(Records provided begins)

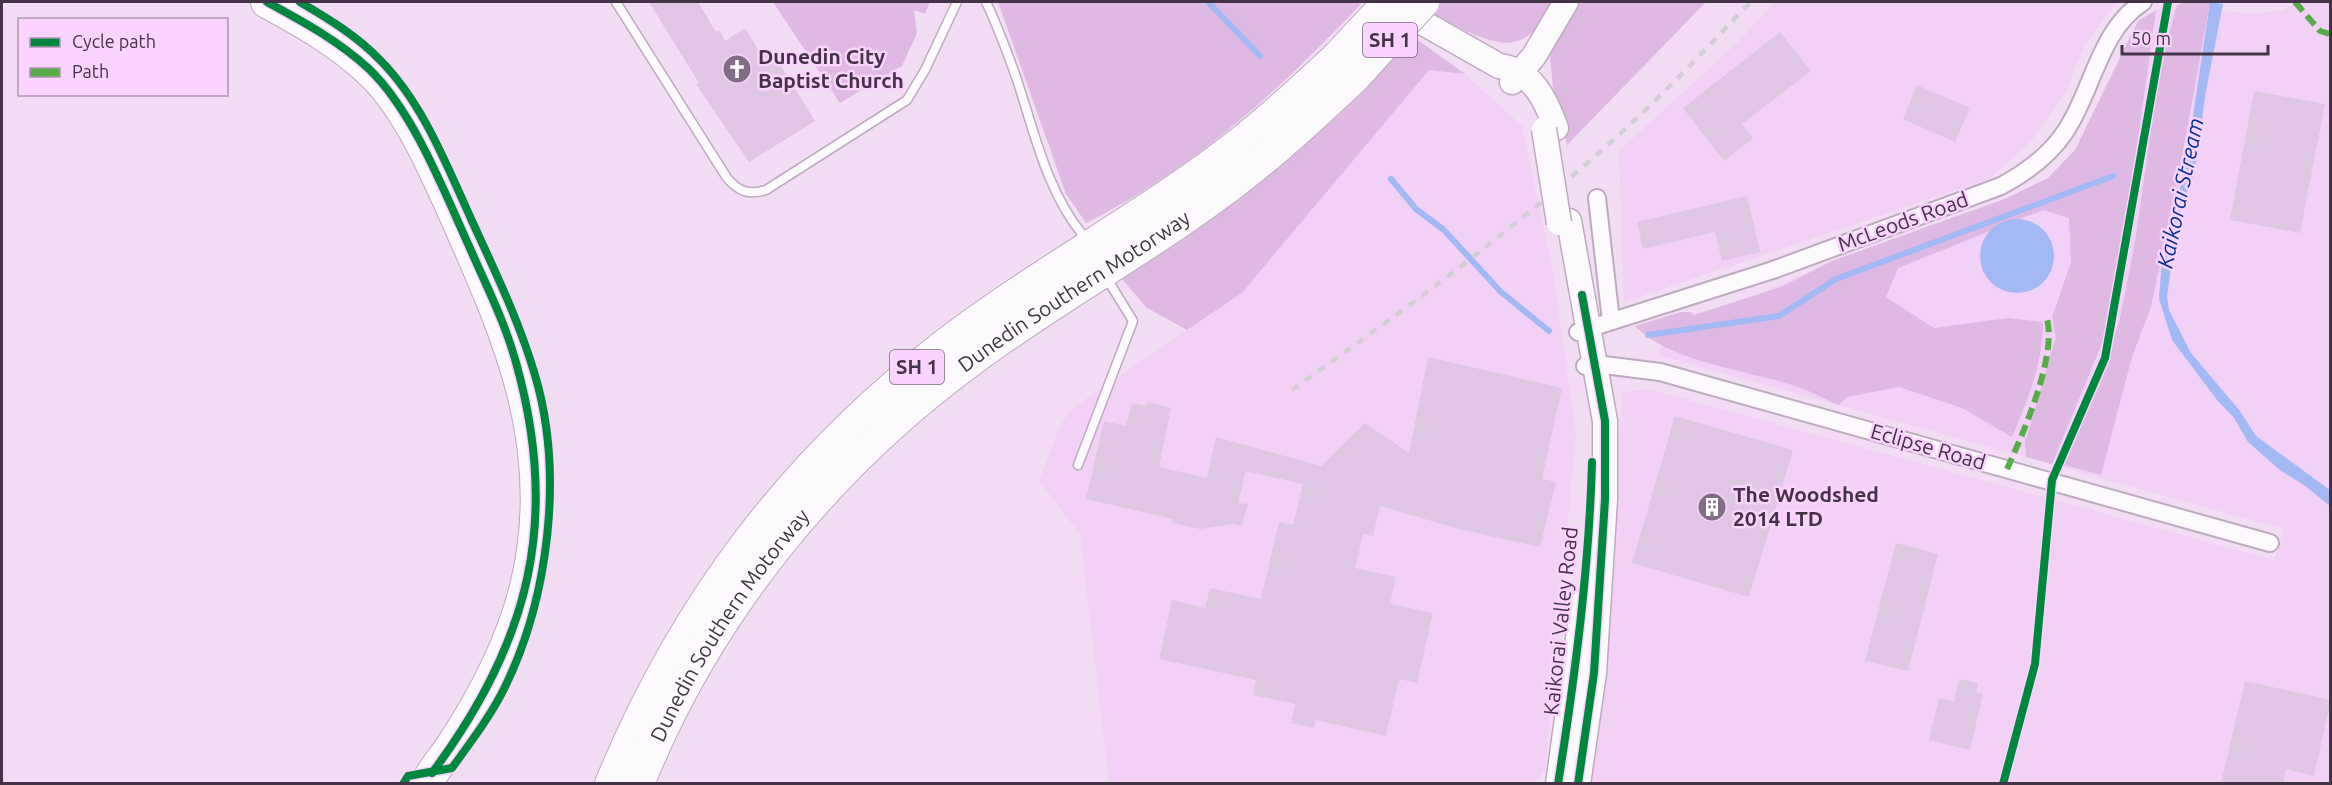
<svg xmlns="http://www.w3.org/2000/svg" width="2332" height="785" font-family="Ubuntu,sans-serif">
<style>
.built{fill:#f3d1f7}
.green{fill:#dfb9e4}
.water{fill:#a3b9f4}
.lines{fill:none;stroke-linecap:round;stroke-linejoin:round}
.stream{stroke:#a3b9f4;stroke-width:6}
.building{fill:#dfc6e2}
.lane-casing{stroke:#bdaabf;stroke-width:11}
.street-casing{stroke:#bdaabf;stroke-width:20}
.secondary-casing{stroke:#bdaabf;stroke-width:27}
.highway-casing{stroke:#bdaabf;stroke-width:34}
.lane{stroke:#fdfafe;stroke-width:8}
.street{stroke:#fdfafe;stroke-width:16}
.secondary{stroke:#fdfafe;stroke-width:24}
.highway{stroke:#fdfafe;stroke-width:32}
.rail{stroke:#d3ced5;stroke-width:4.5;stroke-dasharray:8 8;stroke-linecap:butt}
.secondary-bridge-casing{stroke:#bdaabf;stroke-width:27;stroke-linecap:butt}
.highway-bridge-casing{stroke:#bdaabf;stroke-width:34;stroke-linecap:butt}
.secondary-bridge{stroke:#fdfafe;stroke-width:24}
.highway-bridge{stroke:#fdfafe;stroke-width:32}
.quiet{stroke:#56ac47;stroke-width:6;stroke-dasharray:12 6;stroke-linecap:butt}
.cycleway-casing{stroke:#fad3ff;stroke-width:11}
.cycleway{stroke:#00873e;stroke-width:8}
.labels{text-anchor:middle;stroke-width:5;stroke-linejoin:round;paint-order:stroke}
.shield{fill:#fad3ff;stroke:#7b627e;stroke-width:1.5}
.shield-label{font-size:20px;font-weight:bold;fill:#443247}
.poi-label{font-size:21px;font-weight:bold;fill:#443247;stroke:#fad3ff;text-anchor:start}
.street-label{font-size:21px;fill:#443247;stroke:#fad3ff}
.water-label{font-size:22px;font-style:italic;fill:#003099;stroke:#fad3ff}
</style>
<rect width="100%" height="100%" fill="#f2ddf5"/>
<!-- built -->
<g class="built">
<path d="M 1774,2 L 2117,2 L 2084,46 L 2066,91 L 2032,140 L 1989,179 L 1624,302 L 1619,151 L 1739,41 Z"/>
<path d="M 2295,2 L 2330,2 L 2330,783 L 1588,784 L 1623,392 L 1648,389 L 2274,560 L 2284,529 L 1658,355 L 1668,326 L 1745,300 L 1832,261 L 2007,198 L 2048,178 L 2075,150 L 2138,21 L 2156,10 L 2195,8 L 2255,14 L 2284,10 Z"/>
<path d="M 1429,70 L 1465,74 L 1522,126 L 1553,271 L 1576,434 L 1545,770 L 1536,783 L 1109,783 L 1080,534 L 1039,481 L 1060,426 L 1071,409 L 1242,293 Z"/>
</g>
<!-- green -->
<g class="green">
<path d="M 773,2 L 930,2 L 925,14 L 914,10 L 917,33 L 902,66 L 840,103 Z"/>
<path d="M 998,2 L 1355,2 L 1361,4 C 1280,90 1192,170 1086,223 L 1066,194 Z"/>
<path d="M 1433,2 L 1553,2 C 1546,23 1525,47 1499,42 C 1474,38 1448,21 1426,10 Z"/>
<path d="M 1572,2 L 1706,2 L 1567,145 L 1553,87 L 1550,57 Z"/>
<path d="M 2184,2 L 2210,2 L 2177,185 L 2151,307 L 2132,357 L 2101,475 L 2064,465 L 2064,460 L 2119,323 L 2135,242 L 2160,66 L 2177,5 Z"/>
<path d="M 2156,10 L 2122,253 L 2103,341 L 2052,464 L 2026,457 L 2025,443 L 2056,337 L 2052,317 L 2071,262 L 2069,218 L 2043,210 L 1898,268 L 1886,297 L 1934,328 L 2008,318 L 2043,322 C 2043,363 2028,400 2012,437 L 1962,408 L 1899,387 L 1847,397 L 1839,405 C 1826,400 1814,393 1801,388 C 1753,371 1670,363 1635,326 L 1681,312 L 1691,312 L 1694,315 L 1781,287 L 1832,261 L 2007,198 L 2048,178 L 2075,150 L 2138,21 Z"/>
<path d="M 1408,33 L 1465,74 L 1429,70 L 1242,293 L 1187,330 L 1147,308 L 1121,278 Z"/>
</g>
<!-- water -->
<g class="water">
<path d="M 2210,2 L 2223,4 L 2206,91 L 2194,175 L 2183,203 L 2175,240 L 2167,297 L 2169,310 L 2191,353 L 2240,411 L 2256,436 L 2330,490 L 2330,506 L 2304,485 L 2281,471 L 2248,442 L 2234,418 L 2217,400 L 2172,340 L 2159,299 L 2162,259 L 2186,163 Z"/>
<circle cx="2017" cy="256" r="37"/>
</g>
<g class="lines">
<!-- stream -->
<g class="stream">
<path d="M 1208,2 L 1260,56"/>
<path d="M 1391,179 L 1416,209 L 1444,230 L 1501,292 L 1549,331"/>
<path d="M 1648,335 L 1779,316 L 1836,279 L 2113,176"/>
</g>
</g>
<!-- building -->
<g class="building">
<path d="M 649,2 L 698,2 L 716,32 L 719,30 L 725,41 L 745,28 L 762,56 L 771,50 L 815,121 L 749,162 L 696,84 L 699,83 Z"/>
<path d="M 1780,32 L 1811,71 L 1742,124 L 1753,138 L 1724,161 L 1683,108 Z"/>
<path d="M 1917,85 L 1970,108 L 1955,142 L 1903,119 Z"/>
<path d="M 2254,91 L 2325,104 L 2300,233 L 2230,220 Z"/>
<path d="M 1747,196 L 1760,252 L 1722,261 L 1715,232 L 1643,249 L 1637,222 Z"/>
<path d="M 1428,357 L 1562,388 L 1542,479 L 1556,482 L 1540,547 L 1459,529 L 1380,506 L 1373,536 L 1363,534 L 1355,568 L 1396,577 L 1390,604 L 1433,613 L 1417,683 L 1399,679 L 1386,736 L 1316,720 L 1314,728 L 1291,723 L 1295,704 L 1253,695 L 1256,680 L 1159,659 L 1172,600 L 1205,608 L 1210,588 L 1261,599 L 1279,522 L 1293,525 L 1303,484 L 1246,471 L 1238,503 L 1248,504 L 1242,526 L 1232,524 L 1200,529 L 1172,523 L 1173,519 L 1086,499 L 1104,421 L 1126,426 L 1132,403 L 1147,406 L 1148,402 L 1171,408 L 1159,467 L 1207,478 L 1216,437 L 1321,466 L 1365,423 L 1409,453 Z"/>
<path d="M 1675,416 L 1793,450 L 1749,597 L 1632,563 Z"/>
<path d="M 1896,543 L 1938,554 L 1908,671 L 1865,661 Z"/>
<path d="M 1959,679 L 1978,683 L 1976,692 L 1983,694 L 1970,750 L 1929,740 L 1939,698 L 1954,702 Z"/>
<path d="M 2245,681 L 2331,700 L 2314,776 L 2286,769 L 2283,783 L 2221,783 Z"/>
</g>
<g class="lines">
<!-- lane casing -->
<g class="lane-casing">
<g id="lane">
<path d="M 616,2 L 727,178 C 739,192 749,195 766,190 L 907,100 L 925,70 L 957,2"/>
<path d="M 986,2 C 997,25 1006,49 1015,74 C 1034,129 1045,188 1082,234"/>
<path d="M 1078,465 L 1133,321 L 1109,282"/>
</g>
</g>
<!-- street casing -->
<g class="street-casing">
<g id="street">
<path d="M 1597,198 L 1611,321"/>
<path d="M 1578,332 L 1773,270 L 2001,186 C 2027,172 2049,156 2065,132 C 2093,91 2099,30 2143,2"/>
<path d="M 1585,366 L 1596,364 L 1660,372 L 2270,543"/>
</g>
</g>
<!-- secondary casing -->
<g class="secondary-casing">
<g id="secondary">
<path d="M 1397,8 L 1499,66 C 1532,70 1546,100 1556,128"/>
<path d="M 1512,82 L 1534,56 L 1566,2"/>
<path d="M 1569,221 L 1605,421 L 1605,499 L 1594,673 L 1578,784"/>
<path d="M 1558,784 L 1583,602"/>
</g>
</g>
<!-- highway casing -->
<g class="highway-casing">
<g id="highway">
<path d="M 267,2 C 302,21 338,41 368,69 C 407,104 433,166 454,212 C 509,336 560,448 526,587 C 512,644 484,697 452,746 C 443,759 433,770 426,784"/>
<path d="M 611,784 C 684,607 792,463 944,346 C 1040,272 1148,216 1243,141 C 1276,115 1307,86 1338,57"/>
<path id="s1" d="M 638,784 C 705,615 825,467 971,360 C 1060,294 1160,241 1247,172 C 1285,142 1320,109 1355,76"/>
</g>
</g>
<!-- lane -->
<use href="#lane" class="lane"/>
<!-- street -->
<use href="#street" class="street"/>
<!-- secondary -->
<use href="#secondary" class="secondary"/>
<!-- highway -->
<use href="#highway" class="highway"/>
<!-- rail -->
<path class="rail" d="M 1292,390 C 1424,296 1557,199 1672,84 C 1699,57 1724,29 1751,2"/>
<!-- secondary-bridge casing -->
<g class="secondary-bridge-casing">
<path id="secondary-bridge" d="M 1544,129 L 1559,223"/>
</g>
<!-- highway-bridge casing -->
<g class="highway-bridge-casing">
<g id="highway-bridge">
<path d="M 1338,57 L 1389,2"/>
<path d="M 1355,76 L 1423,2"/>
</g>
</g>
<!-- secondary-bridge -->
<use href="#secondary-bridge" class="secondary-bridge"/>
<!-- highway-bridge -->
<use href="#highway-bridge" class="highway-bridge"/>
<!-- quiet -->
<g class="quiet">
<path d="M 2295,2 L 2320,31 L 2330,34"/>
<path d="M 2007,469 C 2023,434 2057,356 2047,319"/>
</g>
<!-- cycleway casing -->
<g class="cycleway-casing">
<g id="cycleway">
<path d="M 267,2 C 302,21 339,41 369,69 C 413,111 444,191 469,246 C 485,283 504,320 515,359 C 561,519 530,642 432,773"/>
<path d="M 300,2 C 329,19 357,36 380,60 C 423,103 447,166 472,221 C 495,271 519,321 535,375 C 564,473 549,598 504,689 C 490,717 470,743 452,768 L 408,776 L 403,784"/>
<path d="M 1558,784 C 1575,676 1589,570 1592,462"/>
<path d="M 1578,784 L 1594,673 L 1605,499 L 1605,421 L 1582,295"/>
<path d="M 2003,784 L 2035,664 L 2052,480 L 2105,358 L 2168,2"/>
</g>
</g>
<!-- cycleway -->
<use href="#cycleway" class="cycleway"/>
</g>
<!-- icons -->
<defs>
<g id="church-disc" transform="scale(1.5)"><circle r="9.5" fill="#816e84" stroke="#fad3ff"/><path d="M-1.2-6h2.4v3.5h3.3v2.4h-3.3V6h-2.4V-.1h-3.3v-2.4h3.3Z" fill="#fff"/></g>
<g id="building-disc" transform="scale(1.5)"><circle r="9.5" fill="#816e84" stroke="#fad3ff"/><path d="M-4-6H4V6H1V3H-1V6H-4ZM-2.5-4.3h1.7v1.8h-1.7ZM.8-4.3h1.7v1.8H.8ZM-2.5-1h1.7V.8h-1.7ZM.8-1h1.7V.8H.8Z" fill="#fff"/></g>
</defs>
<g fill-rule="evenodd">
<use href="#church-disc" x="737" y="69"/>
<use href="#building-disc" x="1712" y="507"/>
</g>
<g class="labels">
<!-- shield labels -->
<g class="shield">
<rect x="1363" y="23" width="54" height="34" rx="4.5"/>
<rect x="890" y="350" width="54" height="34" rx="4.5"/>
</g>
<g class="shield-label">
<text x="1390" y="47">SH 1</text>
<text x="917" y="374">SH 1</text>
</g>
<!-- poi labels -->
<g class="poi-label">
<text x="758" y="64">Dunedin City<tspan x="758" dy="24">Baptist Church</tspan></text>
<text x="1733" y="502">The Woodshed<tspan x="1733" dy="24">2014 LTD</tspan></text>
</g>
<!-- street labels -->
<g class="street-label">
<text transform="translate(1903 222) rotate(-20)" y="7">McLeods Road</text>
<text dy="7" stroke="none"><textPath href="#s1" startOffset="670">Dunedin Southern Motorway</textPath></text>
<text transform="translate(1928 447) rotate(16)" y="7">Eclipse Road</text>
<text transform="translate(1561 621) rotate(-84)" y="7">Kaikorai Valley Road</text>
<text dy="7" stroke="none"><textPath href="#s1" startOffset="184">Dunedin Southern Motorway</textPath></text>
</g>
<!-- water labels -->
<g class="water-label">
<text transform="translate(2180 193) rotate(-78)" y="8">Kaikorai Stream</text>
</g>
</g>
<!-- border -->
<rect width="2332" height="785" fill="none" stroke="#443247" stroke-width="6"/>
<!-- legend -->
<rect x="18" y="18" width="210" height="78" fill="#fad3ff" stroke="#b193b5" stroke-width="1.5"/>
<rect x="30" y="38" width="30" height="9" fill="#00873e" stroke="#b193b5" stroke-width="1.5"/>
<text x="72" y="48" font-size="18" fill="#443247">Cycle path</text>
<rect x="30" y="68" width="30" height="9" fill="#56ac47" stroke="#b193b5" stroke-width="1.5"/>
<text x="72" y="78" font-size="18" fill="#443247">Path</text>
<!-- scale -->
<path d="M2122 45v9h146v-9" fill="none" stroke="#443247" stroke-width="3"/>
<text x="2131" y="45" font-size="18" fill="#443247" stroke="#fad3ff" stroke-width="4.5" paint-order="stroke">50 m</text>
</svg>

(Records provided ends)

What the exercise asks: If a line of the records holds the word "Kaikorai", count it; report only the total.

Output below: 2